• _WRITTEN INSTRUCTION_
Copy the lines below verbatim, starting at the line containing "family: Verbenaceae" and ending with the line containing "scientific name: Desmognathus ochrophaeus", both included.

• _RAW RECORDS_

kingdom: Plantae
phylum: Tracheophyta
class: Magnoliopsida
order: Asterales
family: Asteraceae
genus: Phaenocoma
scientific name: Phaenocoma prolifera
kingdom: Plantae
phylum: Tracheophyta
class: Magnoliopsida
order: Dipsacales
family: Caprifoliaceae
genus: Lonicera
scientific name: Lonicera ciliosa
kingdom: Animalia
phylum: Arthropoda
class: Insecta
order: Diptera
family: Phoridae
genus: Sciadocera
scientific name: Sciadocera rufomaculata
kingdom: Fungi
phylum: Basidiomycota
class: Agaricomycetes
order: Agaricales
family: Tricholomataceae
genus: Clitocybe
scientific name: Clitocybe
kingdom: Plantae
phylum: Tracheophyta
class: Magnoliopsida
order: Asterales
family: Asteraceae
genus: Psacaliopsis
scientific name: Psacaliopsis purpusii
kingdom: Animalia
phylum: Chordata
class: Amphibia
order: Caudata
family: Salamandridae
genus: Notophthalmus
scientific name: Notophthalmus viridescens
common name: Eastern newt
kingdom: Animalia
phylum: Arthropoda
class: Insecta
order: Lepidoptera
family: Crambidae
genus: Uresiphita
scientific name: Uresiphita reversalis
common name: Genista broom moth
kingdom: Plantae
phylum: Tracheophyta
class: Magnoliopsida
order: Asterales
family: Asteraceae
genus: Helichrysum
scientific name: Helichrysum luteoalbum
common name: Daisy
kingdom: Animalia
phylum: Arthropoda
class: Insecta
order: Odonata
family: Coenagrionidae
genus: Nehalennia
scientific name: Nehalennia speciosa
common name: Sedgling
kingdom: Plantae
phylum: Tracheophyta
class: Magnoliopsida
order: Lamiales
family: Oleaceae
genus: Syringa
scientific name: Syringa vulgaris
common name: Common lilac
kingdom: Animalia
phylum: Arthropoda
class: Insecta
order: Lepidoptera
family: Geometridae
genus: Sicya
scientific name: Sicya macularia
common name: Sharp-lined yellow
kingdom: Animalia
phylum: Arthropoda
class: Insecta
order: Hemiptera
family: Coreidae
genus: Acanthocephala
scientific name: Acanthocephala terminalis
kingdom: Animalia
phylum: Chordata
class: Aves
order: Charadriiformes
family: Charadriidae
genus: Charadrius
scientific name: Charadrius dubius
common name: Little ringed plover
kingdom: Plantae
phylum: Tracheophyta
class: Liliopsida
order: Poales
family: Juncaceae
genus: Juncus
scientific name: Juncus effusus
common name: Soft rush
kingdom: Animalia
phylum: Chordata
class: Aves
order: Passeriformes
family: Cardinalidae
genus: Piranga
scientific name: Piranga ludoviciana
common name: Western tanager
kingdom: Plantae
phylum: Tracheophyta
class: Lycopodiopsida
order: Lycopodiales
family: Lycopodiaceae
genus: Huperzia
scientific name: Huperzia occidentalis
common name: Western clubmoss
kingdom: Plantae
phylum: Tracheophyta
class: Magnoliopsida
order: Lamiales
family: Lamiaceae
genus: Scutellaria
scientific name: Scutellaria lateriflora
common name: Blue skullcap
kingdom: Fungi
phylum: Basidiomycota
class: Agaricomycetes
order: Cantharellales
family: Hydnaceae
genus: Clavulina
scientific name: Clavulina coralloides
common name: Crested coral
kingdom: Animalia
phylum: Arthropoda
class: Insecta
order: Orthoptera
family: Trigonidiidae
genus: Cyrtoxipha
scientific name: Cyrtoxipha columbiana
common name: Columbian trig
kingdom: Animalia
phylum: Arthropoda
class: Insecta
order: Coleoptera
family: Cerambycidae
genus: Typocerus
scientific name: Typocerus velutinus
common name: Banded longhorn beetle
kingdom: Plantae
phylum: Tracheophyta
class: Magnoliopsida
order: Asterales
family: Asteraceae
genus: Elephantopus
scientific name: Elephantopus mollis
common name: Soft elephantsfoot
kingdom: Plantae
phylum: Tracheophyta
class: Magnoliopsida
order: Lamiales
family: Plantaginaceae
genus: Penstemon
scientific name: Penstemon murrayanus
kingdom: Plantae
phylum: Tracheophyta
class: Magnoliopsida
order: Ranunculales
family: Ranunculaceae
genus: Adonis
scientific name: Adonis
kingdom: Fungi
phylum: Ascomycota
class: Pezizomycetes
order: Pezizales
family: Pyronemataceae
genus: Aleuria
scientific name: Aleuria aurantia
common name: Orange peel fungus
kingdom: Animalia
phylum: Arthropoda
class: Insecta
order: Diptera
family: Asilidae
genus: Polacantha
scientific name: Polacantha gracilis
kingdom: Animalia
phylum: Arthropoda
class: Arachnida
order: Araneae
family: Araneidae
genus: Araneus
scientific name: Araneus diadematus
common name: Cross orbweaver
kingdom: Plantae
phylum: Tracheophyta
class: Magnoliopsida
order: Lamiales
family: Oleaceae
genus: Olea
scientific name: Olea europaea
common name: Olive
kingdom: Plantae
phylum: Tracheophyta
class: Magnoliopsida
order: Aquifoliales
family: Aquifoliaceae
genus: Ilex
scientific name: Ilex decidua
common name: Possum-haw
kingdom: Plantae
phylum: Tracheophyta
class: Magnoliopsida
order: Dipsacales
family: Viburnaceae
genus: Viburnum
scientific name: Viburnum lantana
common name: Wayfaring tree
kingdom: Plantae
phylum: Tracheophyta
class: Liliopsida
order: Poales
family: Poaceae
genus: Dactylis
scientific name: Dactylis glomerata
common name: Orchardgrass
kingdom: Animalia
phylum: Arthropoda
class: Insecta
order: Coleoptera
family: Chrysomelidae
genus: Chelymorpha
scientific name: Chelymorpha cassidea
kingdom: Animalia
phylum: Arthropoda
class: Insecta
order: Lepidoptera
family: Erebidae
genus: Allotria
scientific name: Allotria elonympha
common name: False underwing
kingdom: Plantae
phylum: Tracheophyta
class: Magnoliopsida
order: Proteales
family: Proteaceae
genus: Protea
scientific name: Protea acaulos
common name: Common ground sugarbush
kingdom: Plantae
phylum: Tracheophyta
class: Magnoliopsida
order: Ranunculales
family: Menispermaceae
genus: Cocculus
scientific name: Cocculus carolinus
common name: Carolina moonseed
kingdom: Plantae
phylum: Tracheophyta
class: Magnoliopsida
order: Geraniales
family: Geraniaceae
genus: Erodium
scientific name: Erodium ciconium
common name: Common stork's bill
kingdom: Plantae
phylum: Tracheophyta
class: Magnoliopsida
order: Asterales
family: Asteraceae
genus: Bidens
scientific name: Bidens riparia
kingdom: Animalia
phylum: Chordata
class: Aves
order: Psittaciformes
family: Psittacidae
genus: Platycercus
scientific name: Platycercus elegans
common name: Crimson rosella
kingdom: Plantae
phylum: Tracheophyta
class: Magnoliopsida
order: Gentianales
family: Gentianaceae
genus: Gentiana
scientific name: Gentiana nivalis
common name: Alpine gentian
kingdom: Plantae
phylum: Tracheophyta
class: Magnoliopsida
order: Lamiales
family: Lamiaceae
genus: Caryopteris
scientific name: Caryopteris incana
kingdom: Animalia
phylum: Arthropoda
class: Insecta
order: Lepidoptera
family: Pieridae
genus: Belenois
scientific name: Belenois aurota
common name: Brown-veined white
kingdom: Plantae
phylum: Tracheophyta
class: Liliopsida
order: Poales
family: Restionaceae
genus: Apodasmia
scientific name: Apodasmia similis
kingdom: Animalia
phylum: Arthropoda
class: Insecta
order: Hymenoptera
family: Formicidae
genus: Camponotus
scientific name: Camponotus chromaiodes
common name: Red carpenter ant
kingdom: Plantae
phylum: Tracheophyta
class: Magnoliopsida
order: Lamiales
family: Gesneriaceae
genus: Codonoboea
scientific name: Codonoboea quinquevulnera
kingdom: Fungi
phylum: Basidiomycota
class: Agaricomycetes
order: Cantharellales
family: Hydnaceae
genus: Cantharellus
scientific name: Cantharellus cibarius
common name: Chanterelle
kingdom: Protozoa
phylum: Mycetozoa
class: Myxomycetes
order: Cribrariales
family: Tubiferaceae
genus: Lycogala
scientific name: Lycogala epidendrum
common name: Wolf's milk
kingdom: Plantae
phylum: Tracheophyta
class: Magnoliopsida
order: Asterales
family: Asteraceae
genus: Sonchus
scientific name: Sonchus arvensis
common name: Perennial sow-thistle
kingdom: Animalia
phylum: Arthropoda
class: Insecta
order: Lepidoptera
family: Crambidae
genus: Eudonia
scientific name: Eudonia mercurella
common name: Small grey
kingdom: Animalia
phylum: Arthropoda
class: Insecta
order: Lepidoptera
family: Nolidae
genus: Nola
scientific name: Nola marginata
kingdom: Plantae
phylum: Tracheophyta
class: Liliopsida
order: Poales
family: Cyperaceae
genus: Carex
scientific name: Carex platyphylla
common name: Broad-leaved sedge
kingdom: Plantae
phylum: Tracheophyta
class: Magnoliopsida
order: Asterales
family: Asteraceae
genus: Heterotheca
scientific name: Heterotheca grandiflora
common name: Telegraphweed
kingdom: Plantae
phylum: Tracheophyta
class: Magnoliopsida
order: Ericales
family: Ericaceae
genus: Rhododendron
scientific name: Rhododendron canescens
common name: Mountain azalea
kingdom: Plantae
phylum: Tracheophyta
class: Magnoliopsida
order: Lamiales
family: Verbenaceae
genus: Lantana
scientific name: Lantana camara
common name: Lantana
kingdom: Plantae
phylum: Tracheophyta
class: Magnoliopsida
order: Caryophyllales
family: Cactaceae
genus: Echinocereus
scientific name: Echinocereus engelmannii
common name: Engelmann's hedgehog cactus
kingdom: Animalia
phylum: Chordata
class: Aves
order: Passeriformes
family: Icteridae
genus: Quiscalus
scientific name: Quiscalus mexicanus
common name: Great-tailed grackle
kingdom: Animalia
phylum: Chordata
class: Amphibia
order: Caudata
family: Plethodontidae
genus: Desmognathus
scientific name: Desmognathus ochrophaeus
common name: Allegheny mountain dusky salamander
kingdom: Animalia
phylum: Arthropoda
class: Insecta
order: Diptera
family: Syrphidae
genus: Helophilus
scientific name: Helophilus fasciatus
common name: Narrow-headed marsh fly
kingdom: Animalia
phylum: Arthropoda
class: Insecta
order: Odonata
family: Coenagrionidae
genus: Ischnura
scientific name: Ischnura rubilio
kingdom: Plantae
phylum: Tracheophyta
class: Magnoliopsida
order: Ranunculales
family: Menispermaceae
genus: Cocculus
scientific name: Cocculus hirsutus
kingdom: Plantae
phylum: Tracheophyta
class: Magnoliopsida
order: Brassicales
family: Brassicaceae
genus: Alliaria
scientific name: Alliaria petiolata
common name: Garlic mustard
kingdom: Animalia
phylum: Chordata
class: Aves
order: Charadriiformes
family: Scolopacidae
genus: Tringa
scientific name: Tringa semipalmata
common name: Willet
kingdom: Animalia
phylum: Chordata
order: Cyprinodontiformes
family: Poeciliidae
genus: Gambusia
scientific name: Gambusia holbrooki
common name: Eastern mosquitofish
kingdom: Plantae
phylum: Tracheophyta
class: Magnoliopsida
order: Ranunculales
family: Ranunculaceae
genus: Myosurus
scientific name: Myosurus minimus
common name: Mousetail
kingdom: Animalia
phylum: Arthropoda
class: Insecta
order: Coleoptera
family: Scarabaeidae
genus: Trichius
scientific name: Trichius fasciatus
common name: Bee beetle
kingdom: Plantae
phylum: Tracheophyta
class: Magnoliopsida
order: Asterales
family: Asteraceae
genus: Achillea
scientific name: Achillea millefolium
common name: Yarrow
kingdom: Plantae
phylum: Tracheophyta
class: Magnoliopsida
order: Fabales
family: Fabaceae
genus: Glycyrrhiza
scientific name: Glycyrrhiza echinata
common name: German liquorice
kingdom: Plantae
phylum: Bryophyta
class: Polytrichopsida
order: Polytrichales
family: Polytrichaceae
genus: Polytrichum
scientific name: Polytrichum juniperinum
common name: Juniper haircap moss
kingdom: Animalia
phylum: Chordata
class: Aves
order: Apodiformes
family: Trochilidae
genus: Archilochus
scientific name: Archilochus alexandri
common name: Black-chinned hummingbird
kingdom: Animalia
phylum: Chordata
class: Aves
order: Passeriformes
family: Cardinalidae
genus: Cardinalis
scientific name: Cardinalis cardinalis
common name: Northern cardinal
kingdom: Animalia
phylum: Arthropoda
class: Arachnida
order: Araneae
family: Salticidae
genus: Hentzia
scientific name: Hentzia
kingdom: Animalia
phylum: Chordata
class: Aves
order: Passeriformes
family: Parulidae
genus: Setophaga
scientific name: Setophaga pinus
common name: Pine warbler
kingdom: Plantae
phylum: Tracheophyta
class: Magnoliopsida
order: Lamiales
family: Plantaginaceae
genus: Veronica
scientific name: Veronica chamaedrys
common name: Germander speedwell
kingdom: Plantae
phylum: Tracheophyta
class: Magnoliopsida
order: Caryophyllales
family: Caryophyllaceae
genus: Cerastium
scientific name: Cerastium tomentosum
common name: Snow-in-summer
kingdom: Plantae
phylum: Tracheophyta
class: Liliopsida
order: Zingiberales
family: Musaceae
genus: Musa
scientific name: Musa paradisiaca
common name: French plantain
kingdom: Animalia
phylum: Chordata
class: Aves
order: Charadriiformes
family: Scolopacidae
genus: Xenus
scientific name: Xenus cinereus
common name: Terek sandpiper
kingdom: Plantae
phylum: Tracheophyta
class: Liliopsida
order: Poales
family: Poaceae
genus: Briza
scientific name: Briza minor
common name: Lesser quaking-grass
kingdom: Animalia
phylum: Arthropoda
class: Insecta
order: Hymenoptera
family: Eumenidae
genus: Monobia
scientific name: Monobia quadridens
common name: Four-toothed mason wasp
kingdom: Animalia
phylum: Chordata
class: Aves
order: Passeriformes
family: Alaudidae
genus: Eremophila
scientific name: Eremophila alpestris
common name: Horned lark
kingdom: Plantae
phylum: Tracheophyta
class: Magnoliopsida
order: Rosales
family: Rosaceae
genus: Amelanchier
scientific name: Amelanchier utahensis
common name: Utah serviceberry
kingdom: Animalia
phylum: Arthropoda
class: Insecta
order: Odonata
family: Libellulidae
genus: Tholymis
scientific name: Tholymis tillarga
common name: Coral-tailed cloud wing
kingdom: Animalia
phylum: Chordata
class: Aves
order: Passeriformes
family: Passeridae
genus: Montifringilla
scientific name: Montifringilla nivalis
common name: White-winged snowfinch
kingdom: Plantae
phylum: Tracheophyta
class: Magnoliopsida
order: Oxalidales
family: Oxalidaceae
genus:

• _RESULT OF THE TASK_
family: Verbenaceae
genus: Lantana
scientific name: Lantana camara
common name: Lantana
kingdom: Plantae
phylum: Tracheophyta
class: Magnoliopsida
order: Caryophyllales
family: Cactaceae
genus: Echinocereus
scientific name: Echinocereus engelmannii
common name: Engelmann's hedgehog cactus
kingdom: Animalia
phylum: Chordata
class: Aves
order: Passeriformes
family: Icteridae
genus: Quiscalus
scientific name: Quiscalus mexicanus
common name: Great-tailed grackle
kingdom: Animalia
phylum: Chordata
class: Amphibia
order: Caudata
family: Plethodontidae
genus: Desmognathus
scientific name: Desmognathus ochrophaeus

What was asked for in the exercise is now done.